Some documentaries exist to tackle big-picture issues, while others hone in on life’s finer details. The Breast Archives, by local director Meagan Murphy, attempts both tasks at once, as the film delves into the world of feminist body politics vis-a-vis the breasts.
The Breast Archives is truly a unique documentary, making it worth seeing for its message alone. Though this film has some growing to do before it really rends the fabric of the patriarchy, it’s still nice to see something straining on the seams.
This project daringly experiments with non-traditional filmmaking techniques to produce a melange of women’s experiences with their own bodies.
The film centers on nine interviewees: women between the ages of 32 and 68 who all speak candidly about their experiences with their own breasts. Covering topics from “taboo” to “reclaiming,” the film attempts to break down the barriers between the viewer and its topic. Occasionally topless themselves, the interviewees talk about how their relationship to their breasts has affected their experiences with childhood, motherhood, sensuality, and cancer. Their talking head-style interviews are intercut with archival/reenacted footage and photographs, thus lending the film its name.

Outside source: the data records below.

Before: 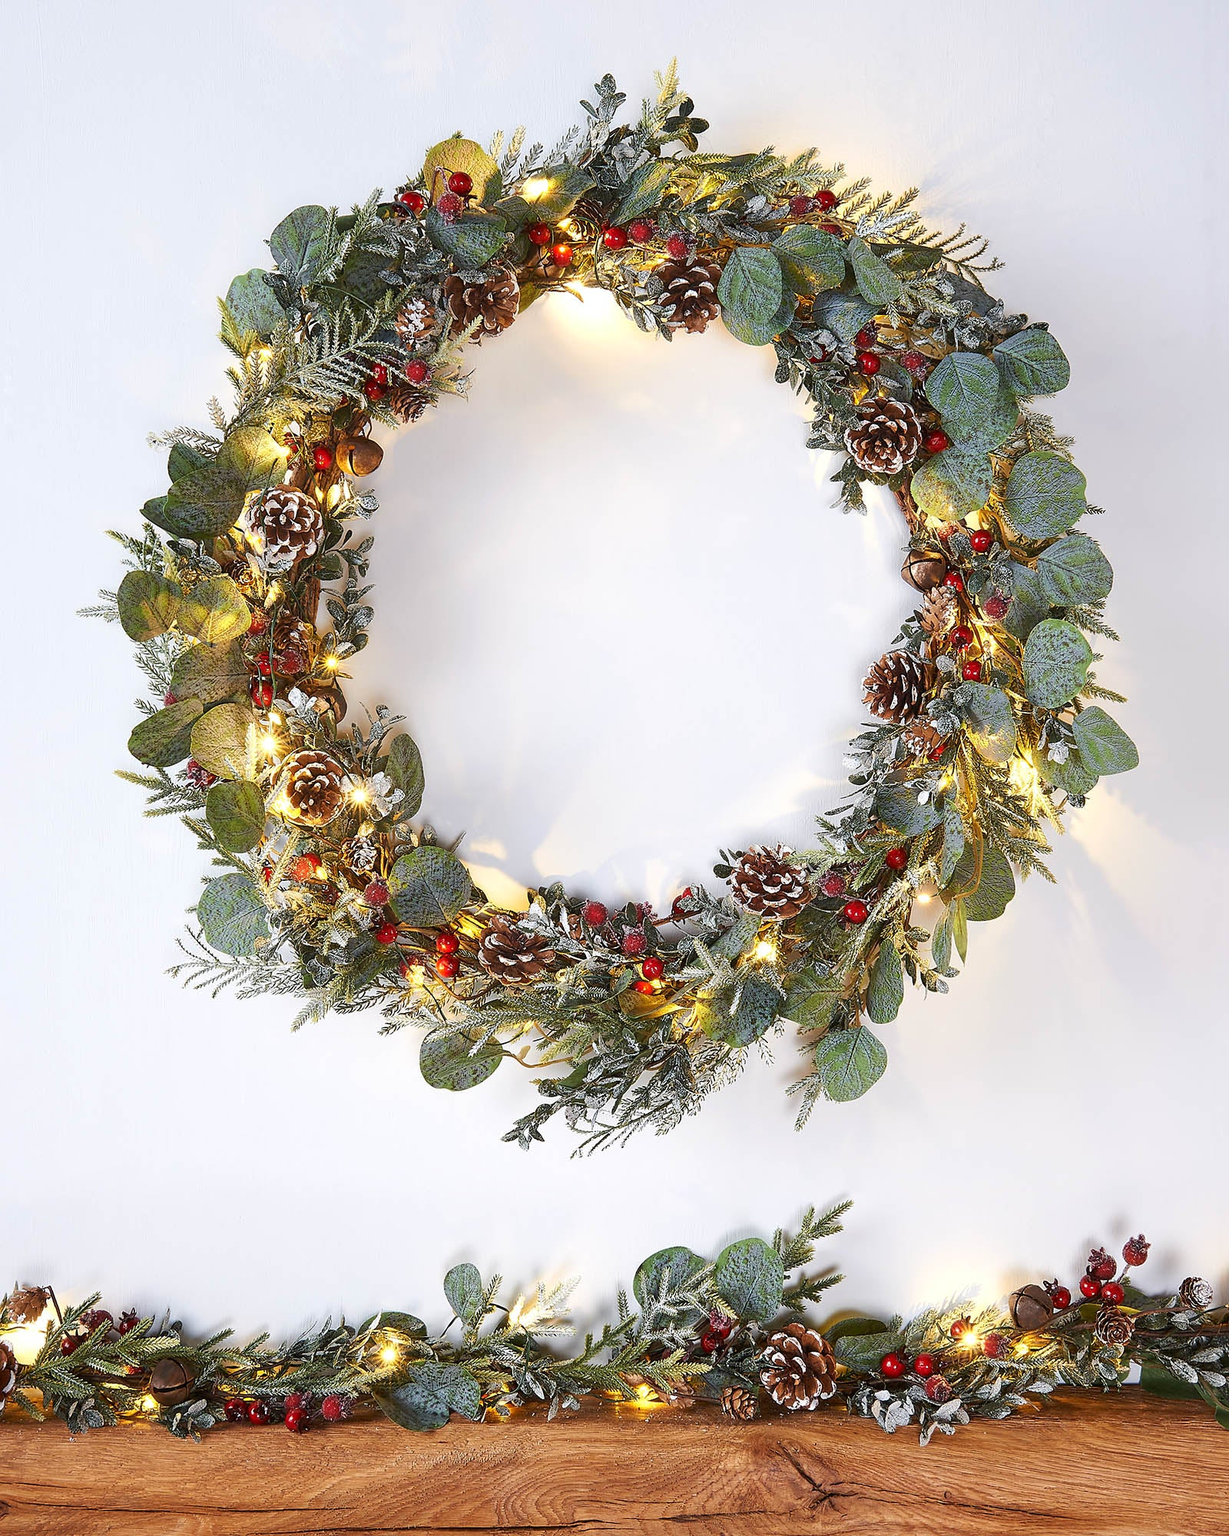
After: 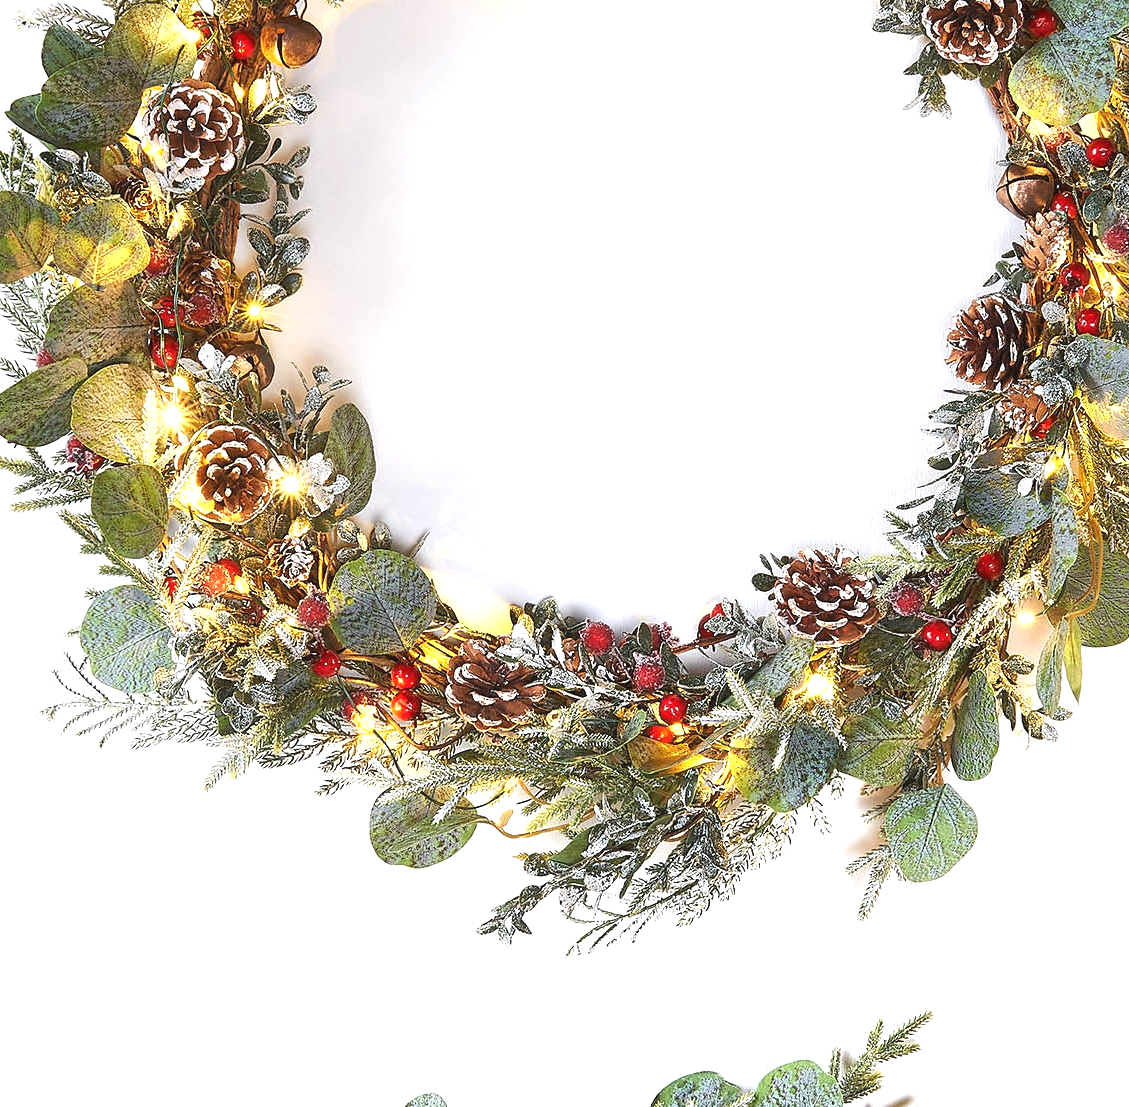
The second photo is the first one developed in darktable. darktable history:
crop: left 11.123%, top 27.61%, right 18.3%, bottom 17.034%
exposure: black level correction -0.002, exposure 1.115 EV, compensate highlight preservation false
graduated density: rotation 5.63°, offset 76.9
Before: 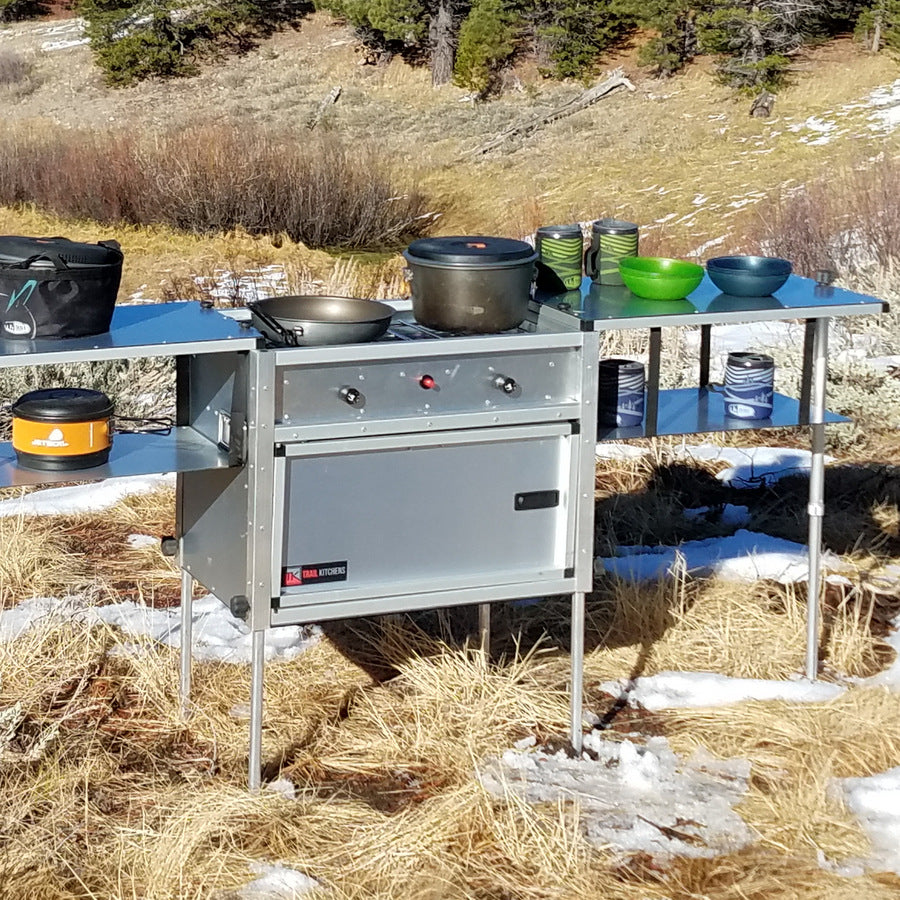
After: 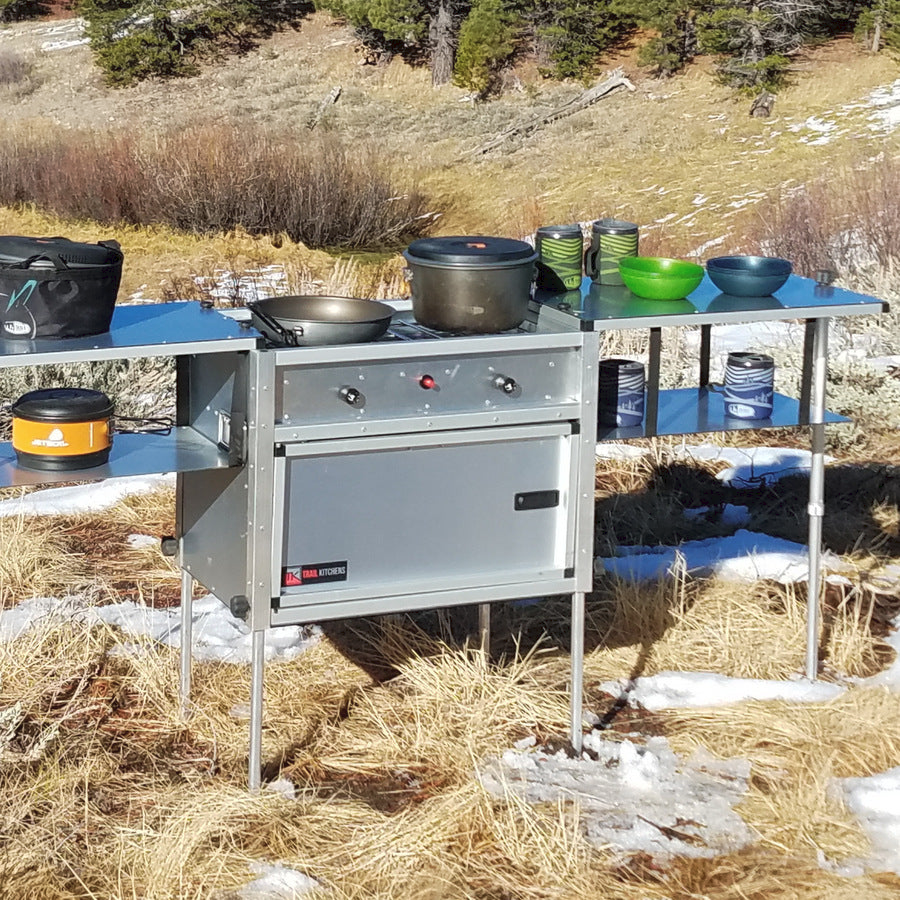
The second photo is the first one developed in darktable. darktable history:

One particularly gripping account comes from Reverend Sandra “Sandy” Harrick in the film’s “Disturbances” section. One night in her teen years, Harrick was having a sexual encounter with her boyfriend when they were found and reprimanded by a policeman. The officer insisted she go home, which, according to Harrick, led to “the first time [she] went insane.” Aware of the physical abuse that would befall her if her father saw her come home with a policeman due to sexual exposure, Harrick reacted violently. Luckily, the officer in question understood. “I think he saw something in me that I didn’t know happened to me,” Harrick explains tearfully. Though his benevolence may have saved her life, Harrick recalls how the experience led her to consciously stifle her adolescent sexual desire. “It didn’t matter what I was feeling,” she says, “I wasn’t going to let myself feel it, because the consequences were far too dangerous.”
The Breast Archives is like a warm conversation between you and nine of your closest friends. Each woman who speaks is delightfully unafraid to add her own personal history to a larger societal conversation. Even when the film delves into topics like eating disorders, trauma, and assault, it does so with care and deference. Most importantly, the film situates bodily self-hatred as an important and little-discussed aspect of women’s history. By illuminating this centuries-long shared trauma as a sickness passed down from generation to generation, The Breast Archives attempts to break the cycle.
It’s fascinating to see each woman’s distinct experience with her breasts, and the film presents a welcoming place for them to do so. And while the women themselves come from diverse backgrounds, the film could do more to reflect that diversity. Despite including one queer-identified cast member and several women of color, the film makes scant mention of lesbian intimacy and fails to address the negative impact of racialized beauty standards. It could have also been nice to hear from adolescent women here, to better understand those who are still growing into their self-perceptions. Instead, the bulk of the interviewees are early Gen-Xers.
It can be hard, at certain points in the film, to escape your own feelings of embarrassment. With its new-agey aesthetics, skewed age group, and almost overabundant sincerity, the film occasionally feels like an extended sex talk from your mother. While it’s important to recognize how much our own socially-embedded aversion to women’s (especially older women’s) sexuality contributes to that experience, The Breast Archives could also benefit from a few more moments of self-awareness. That’s more an issue with the film’s editing than with its nine interviewees, who all come across as funny, interesting people.
This doc also has some structural issues that could have been solved in the cutting room. Rather than dividing this 56-minute film into a dizzying 11 sections, its editors might have been better able to preserve its conversational flow by cutting down or eliminating these interruptions altogether. This attempt to split the film into subjects further befuddles some of its other aspects, rather than clarifying them. For instance, most interviewees who choose to speak topless do so with no preamble. In some shots, they’re topless, then suddenly, they’re not. This lessens the impact of that particular narrative tool — perhaps intentionally, if the overall goal of the film is to desensationalize breasts, though it also dulls the importance of each woman’s intimate candor.
The Breast Archives premieres Sunday, Sept. 17 at 5 p.m. at the Academy of Music. You can stay abreast of more screenings by visiting the film’s website, thebreastarchives.org.